● **Input records**

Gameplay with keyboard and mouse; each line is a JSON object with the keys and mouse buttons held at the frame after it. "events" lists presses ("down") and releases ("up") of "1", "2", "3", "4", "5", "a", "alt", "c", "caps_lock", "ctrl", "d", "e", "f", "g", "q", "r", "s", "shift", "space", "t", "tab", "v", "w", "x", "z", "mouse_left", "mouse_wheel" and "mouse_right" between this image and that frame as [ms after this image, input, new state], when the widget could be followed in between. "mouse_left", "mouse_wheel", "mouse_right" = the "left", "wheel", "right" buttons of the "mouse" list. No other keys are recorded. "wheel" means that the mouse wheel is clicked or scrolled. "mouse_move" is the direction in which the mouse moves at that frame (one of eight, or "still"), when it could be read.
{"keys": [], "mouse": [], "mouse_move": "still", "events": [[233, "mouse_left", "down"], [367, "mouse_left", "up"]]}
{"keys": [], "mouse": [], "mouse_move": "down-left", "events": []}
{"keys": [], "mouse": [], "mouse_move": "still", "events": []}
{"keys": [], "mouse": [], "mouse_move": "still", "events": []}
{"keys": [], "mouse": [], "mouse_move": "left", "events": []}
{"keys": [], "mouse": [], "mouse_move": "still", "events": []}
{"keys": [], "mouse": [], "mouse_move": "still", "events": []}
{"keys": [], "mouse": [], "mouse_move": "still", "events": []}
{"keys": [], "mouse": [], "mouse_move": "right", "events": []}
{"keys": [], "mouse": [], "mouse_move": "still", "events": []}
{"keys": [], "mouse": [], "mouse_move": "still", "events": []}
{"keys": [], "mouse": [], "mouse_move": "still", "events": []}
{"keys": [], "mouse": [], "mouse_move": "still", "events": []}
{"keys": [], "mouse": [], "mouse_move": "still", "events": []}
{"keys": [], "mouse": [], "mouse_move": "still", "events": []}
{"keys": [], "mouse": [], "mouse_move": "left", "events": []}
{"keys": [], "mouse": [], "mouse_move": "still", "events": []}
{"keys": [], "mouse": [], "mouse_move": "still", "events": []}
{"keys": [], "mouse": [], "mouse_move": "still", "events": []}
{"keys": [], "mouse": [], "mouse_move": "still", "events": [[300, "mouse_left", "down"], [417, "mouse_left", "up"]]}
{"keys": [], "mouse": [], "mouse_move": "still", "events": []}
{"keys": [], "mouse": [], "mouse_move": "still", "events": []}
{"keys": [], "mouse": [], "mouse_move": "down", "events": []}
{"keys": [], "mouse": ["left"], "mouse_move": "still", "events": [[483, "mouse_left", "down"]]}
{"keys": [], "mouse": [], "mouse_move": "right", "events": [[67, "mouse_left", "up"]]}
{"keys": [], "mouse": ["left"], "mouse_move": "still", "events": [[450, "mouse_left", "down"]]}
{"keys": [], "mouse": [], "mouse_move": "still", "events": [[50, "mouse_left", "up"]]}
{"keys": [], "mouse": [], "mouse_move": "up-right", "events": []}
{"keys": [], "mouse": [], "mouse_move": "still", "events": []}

● **What you need to do**
Restate the whole listing exactly, leaving out nothing.

● **Task solution**
Gameplay with keyboard and mouse; each line is a JSON object with the keys and mouse buttons held at the frame after it. "events" lists presses ("down") and releases ("up") of "1", "2", "3", "4", "5", "a", "alt", "c", "caps_lock", "ctrl", "d", "e", "f", "g", "q", "r", "s", "shift", "space", "t", "tab", "v", "w", "x", "z", "mouse_left", "mouse_wheel" and "mouse_right" between this image and that frame as [ms after this image, input, new state], when the widget could be followed in between. "mouse_left", "mouse_wheel", "mouse_right" = the "left", "wheel", "right" buttons of the "mouse" list. No other keys are recorded. "wheel" means that the mouse wheel is clicked or scrolled. "mouse_move" is the direction in which the mouse moves at that frame (one of eight, or "still"), when it could be read.
{"keys": [], "mouse": [], "mouse_move": "still", "events": [[233, "mouse_left", "down"], [367, "mouse_left", "up"]]}
{"keys": [], "mouse": [], "mouse_move": "down-left", "events": []}
{"keys": [], "mouse": [], "mouse_move": "still", "events": []}
{"keys": [], "mouse": [], "mouse_move": "still", "events": []}
{"keys": [], "mouse": [], "mouse_move": "left", "events": []}
{"keys": [], "mouse": [], "mouse_move": "still", "events": []}
{"keys": [], "mouse": [], "mouse_move": "still", "events": []}
{"keys": [], "mouse": [], "mouse_move": "still", "events": []}
{"keys": [], "mouse": [], "mouse_move": "right", "events": []}
{"keys": [], "mouse": [], "mouse_move": "still", "events": []}
{"keys": [], "mouse": [], "mouse_move": "still", "events": []}
{"keys": [], "mouse": [], "mouse_move": "still", "events": []}
{"keys": [], "mouse": [], "mouse_move": "still", "events": []}
{"keys": [], "mouse": [], "mouse_move": "still", "events": []}
{"keys": [], "mouse": [], "mouse_move": "still", "events": []}
{"keys": [], "mouse": [], "mouse_move": "left", "events": []}
{"keys": [], "mouse": [], "mouse_move": "still", "events": []}
{"keys": [], "mouse": [], "mouse_move": "still", "events": []}
{"keys": [], "mouse": [], "mouse_move": "still", "events": []}
{"keys": [], "mouse": [], "mouse_move": "still", "events": [[300, "mouse_left", "down"], [417, "mouse_left", "up"]]}
{"keys": [], "mouse": [], "mouse_move": "still", "events": []}
{"keys": [], "mouse": [], "mouse_move": "still", "events": []}
{"keys": [], "mouse": [], "mouse_move": "down", "events": []}
{"keys": [], "mouse": ["left"], "mouse_move": "still", "events": [[483, "mouse_left", "down"]]}
{"keys": [], "mouse": [], "mouse_move": "right", "events": [[67, "mouse_left", "up"]]}
{"keys": [], "mouse": ["left"], "mouse_move": "still", "events": [[450, "mouse_left", "down"]]}
{"keys": [], "mouse": [], "mouse_move": "still", "events": [[50, "mouse_left", "up"]]}
{"keys": [], "mouse": [], "mouse_move": "up-right", "events": []}
{"keys": [], "mouse": [], "mouse_move": "still", "events": []}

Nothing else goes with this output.